Rendered images with source text:
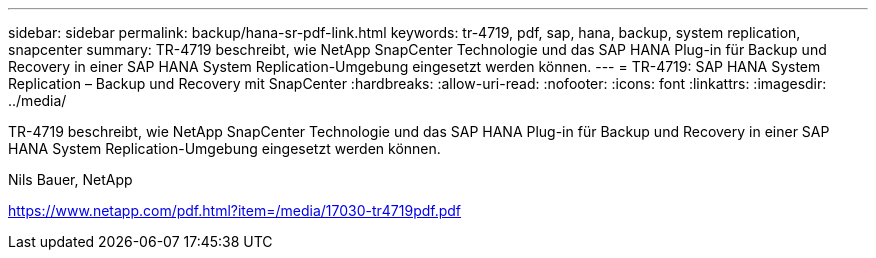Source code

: ---
sidebar: sidebar 
permalink: backup/hana-sr-pdf-link.html 
keywords: tr-4719, pdf, sap, hana, backup, system replication, snapcenter 
summary: TR-4719 beschreibt, wie NetApp SnapCenter Technologie und das SAP HANA Plug-in für Backup und Recovery in einer SAP HANA System Replication-Umgebung eingesetzt werden können. 
---
= TR-4719: SAP HANA System Replication – Backup und Recovery mit SnapCenter
:hardbreaks:
:allow-uri-read: 
:nofooter: 
:icons: font
:linkattrs: 
:imagesdir: ../media/


[role="lead"]
TR-4719 beschreibt, wie NetApp SnapCenter Technologie und das SAP HANA Plug-in für Backup und Recovery in einer SAP HANA System Replication-Umgebung eingesetzt werden können.

Nils Bauer, NetApp

link:https://www.netapp.com/pdf.html?item=/media/17030-tr4719pdf.pdf["https://www.netapp.com/pdf.html?item=/media/17030-tr4719pdf.pdf"]
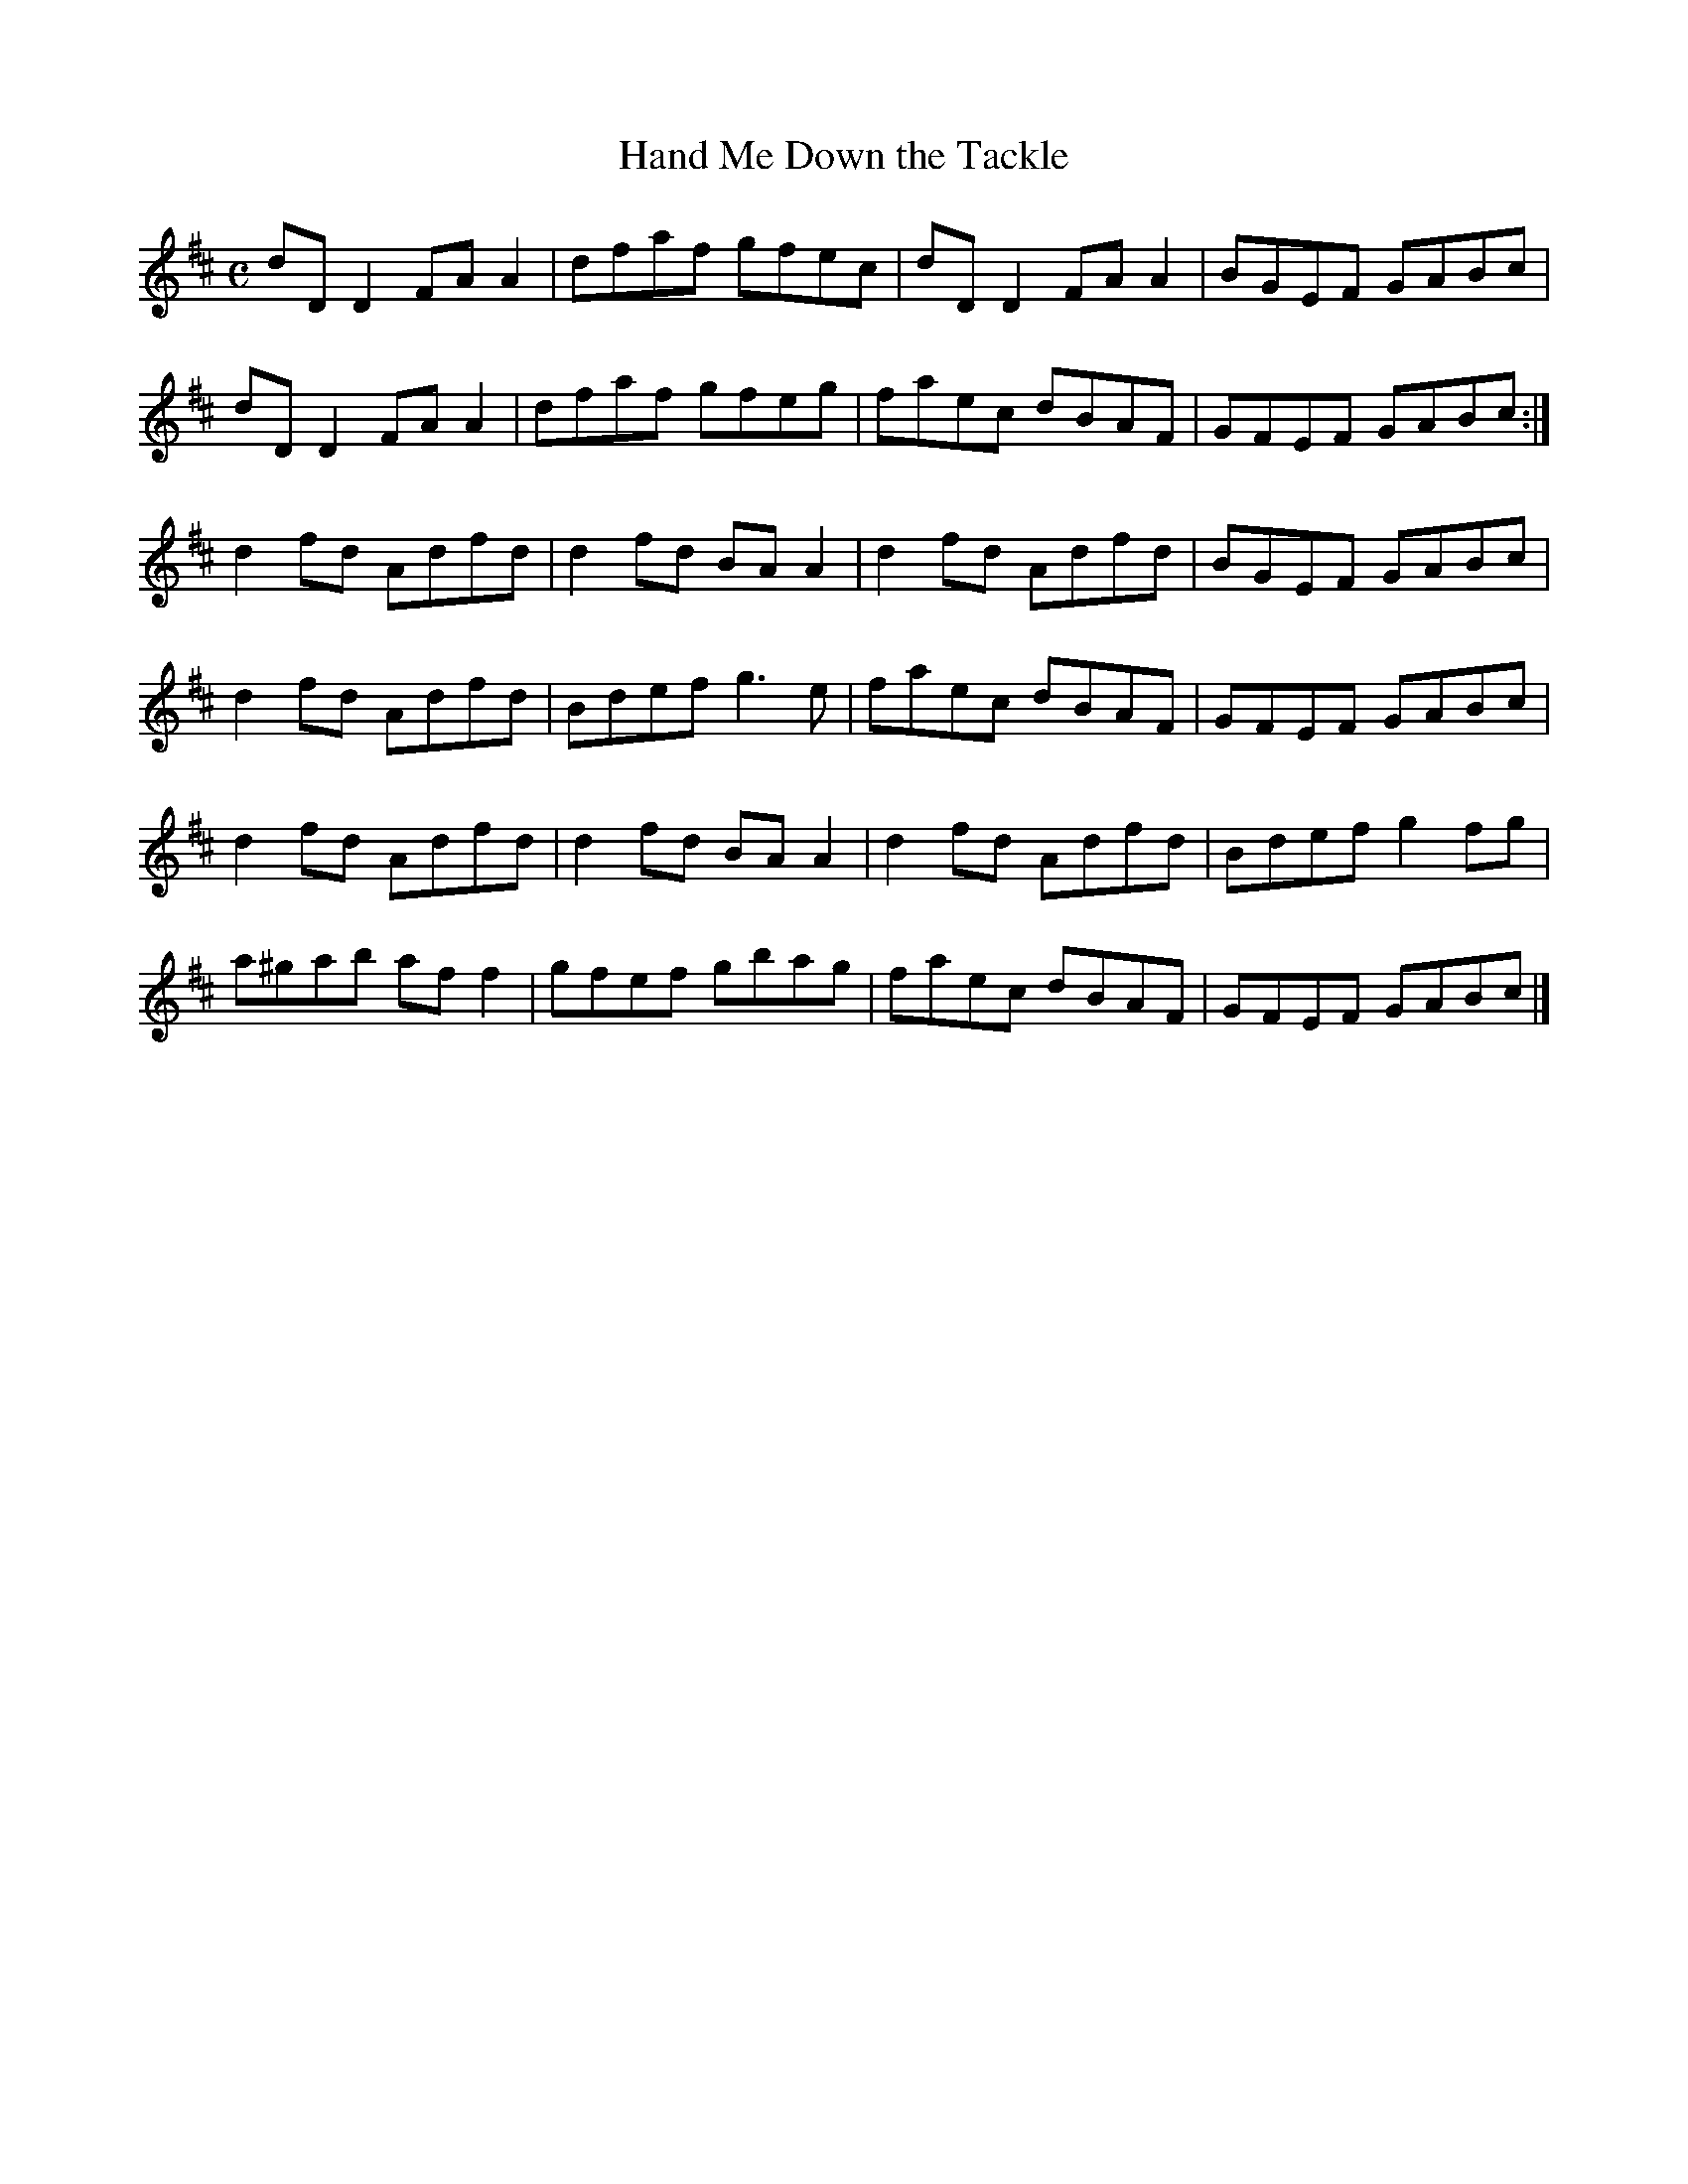 X:139
T:Hand Me Down the Tackle
Z: id:dc-reel-128
M:C
L:1/8
K:D Major
dDD2 FAA2|dfaf gfec|dDD2 FAA2|BGEF GABc|!
dDD2 FAA2|dfaf gfeg|faec dBAF|GFEF GABc:|!
d2fd Adfd|d2fd BAA2|d2fd Adfd|BGEF GABc|!
d2fd Adfd|Bdef g3e|faec dBAF|GFEF GABc|!
d2fd Adfd|d2fd BAA2|d2fd Adfd|Bdef g2fg|!
a^gab aff2|gfef gbag|faec dBAF|GFEF GABc|]!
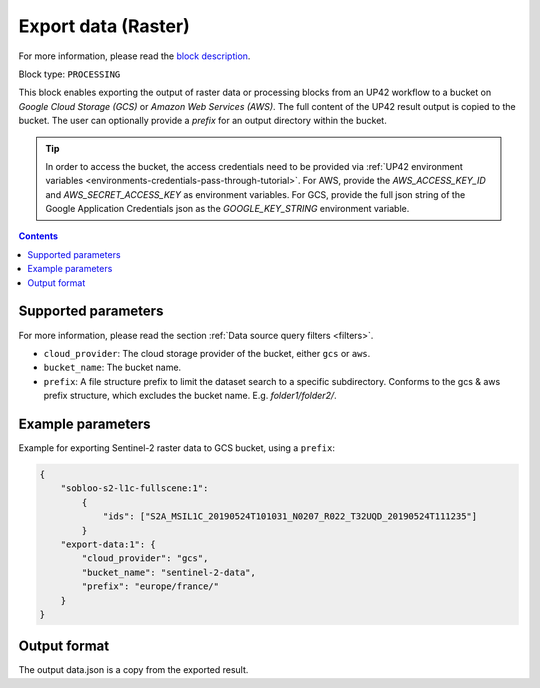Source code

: .. meta::
   :description: UP42 processing blocks: Export data (raster) to GCS & AWS
   :keywords: Export, Data, Raster, GCS, AWS

.. _export-data-block:

Export data (Raster)
====================
For more information, please read the `block description <https://marketplace.up42.com/block/98066215-6c60-4076-bbb8-031987fec7fc>`_.

Block type: ``PROCESSING``

This block enables exporting the output of raster data or processing blocks from an UP42 workflow to
a bucket on *Google Cloud Storage (GCS)* or *Amazon Web Services (AWS)*.
The full content of the UP42 result output is copied to the bucket.
The user can optionally provide a `prefix` for an output directory within the bucket.

.. tip::

    In order to access the bucket, the access credentials need to be provided via :ref:`UP42 environment variables <environments-credentials-pass-through-tutorial>`.
    For AWS, provide the `AWS_ACCESS_KEY_ID` and `AWS_SECRET_ACCESS_KEY` as environment variables.
    For GCS, provide the full json string of the Google Application Credentials json as the `GOOGLE_KEY_STRING` environment variable.


.. contents::

Supported parameters
--------------------

For more information, please read the section :ref:`Data source query filters  <filters>`.

* ``cloud_provider``: The cloud storage provider of the bucket, either ``gcs`` or ``aws``.
* ``bucket_name``: The bucket name.
* ``prefix``: A file structure prefix to limit the dataset search to a specific subdirectory. Conforms to the gcs & aws prefix structure,
  which excludes the bucket name. E.g. `folder1/folder2/`.

Example parameters
---------------

Example for exporting Sentinel-2 raster data to GCS bucket, using a ``prefix``:

.. code-block:: javascript

    {
        "sobloo-s2-l1c-fullscene:1":
            {
                "ids": ["S2A_MSIL1C_20190524T101031_N0207_R022_T32UQD_20190524T111235"]
            }
        "export-data:1": {
            "cloud_provider": "gcs",
            "bucket_name": "sentinel-2-data",
            "prefix": "europe/france/"
        }
    }


Output format
-------------

The output data.json is a copy from the exported result.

What you will do -
Output the entries exactly and keep every picture out of them.

Exercise answer -
Source code

: ---
sidebar: sidebar 
permalink: backup/hana-sr-pdf-link.html 
keywords: tr-4719, pdf, sap, hana, backup, system replication, snapcenter 
summary: TR-4719 beschreibt, wie NetApp SnapCenter Technologie und das SAP HANA Plug-in für Backup und Recovery in einer SAP HANA System Replication-Umgebung eingesetzt werden können. 
---
= TR-4719: SAP HANA System Replication – Backup und Recovery mit SnapCenter
:hardbreaks:
:allow-uri-read: 
:nofooter: 
:icons: font
:linkattrs: 
:imagesdir: ../media/


[role="lead"]
TR-4719 beschreibt, wie NetApp SnapCenter Technologie und das SAP HANA Plug-in für Backup und Recovery in einer SAP HANA System Replication-Umgebung eingesetzt werden können.

Nils Bauer, NetApp

link:https://www.netapp.com/pdf.html?item=/media/17030-tr4719pdf.pdf["https://www.netapp.com/pdf.html?item=/media/17030-tr4719pdf.pdf"]
 X:139
T:Hand Me Down the Tackle
Z: id:dc-reel-128
M:C
L:1/8
K:D Major
dDD2 FAA2|dfaf gfec|dDD2 FAA2|BGEF GABc|!
dDD2 FAA2|dfaf gfeg|faec dBAF|GFEF GABc:|!
d2fd Adfd|d2fd BAA2|d2fd Adfd|BGEF GABc|!
d2fd Adfd|Bdef g3e|faec dBAF|GFEF GABc|!
d2fd Adfd|d2fd BAA2|d2fd Adfd|Bdef g2fg|!
a^gab aff2|gfef gbag|faec dBAF|GFEF GABc|]!
Source code

: .. meta::
   :description: UP42 processing blocks: Export data (raster) to GCS & AWS
   :keywords: Export, Data, Raster, GCS, AWS

.. _export-data-block:

Export data (Raster)
====================
For more information, please read the `block description <https://marketplace.up42.com/block/98066215-6c60-4076-bbb8-031987fec7fc>`_.

Block type: ``PROCESSING``

This block enables exporting the output of raster data or processing blocks from an UP42 workflow to
a bucket on *Google Cloud Storage (GCS)* or *Amazon Web Services (AWS)*.
The full content of the UP42 result output is copied to the bucket.
The user can optionally provide a `prefix` for an output directory within the bucket.

.. tip::

    In order to access the bucket, the access credentials need to be provided via :ref:`UP42 environment variables <environments-credentials-pass-through-tutorial>`.
    For AWS, provide the `AWS_ACCESS_KEY_ID` and `AWS_SECRET_ACCESS_KEY` as environment variables.
    For GCS, provide the full json string of the Google Application Credentials json as the `GOOGLE_KEY_STRING` environment variable.


.. contents::

Supported parameters
--------------------

For more information, please read the section :ref:`Data source query filters  <filters>`.

* ``cloud_provider``: The cloud storage provider of the bucket, either ``gcs`` or ``aws``.
* ``bucket_name``: The bucket name.
* ``prefix``: A file structure prefix to limit the dataset search to a specific subdirectory. Conforms to the gcs & aws prefix structure,
  which excludes the bucket name. E.g. `folder1/folder2/`.

Example parameters
---------------

Example for exporting Sentinel-2 raster data to GCS bucket, using a ``prefix``:

.. code-block:: javascript

    {
        "sobloo-s2-l1c-fullscene:1":
            {
                "ids": ["S2A_MSIL1C_20190524T101031_N0207_R022_T32UQD_20190524T111235"]
            }
        "export-data:1": {
            "cloud_provider": "gcs",
            "bucket_name": "sentinel-2-data",
            "prefix": "europe/france/"
        }
    }


Output format
-------------

The output data.json is a copy from the exported result.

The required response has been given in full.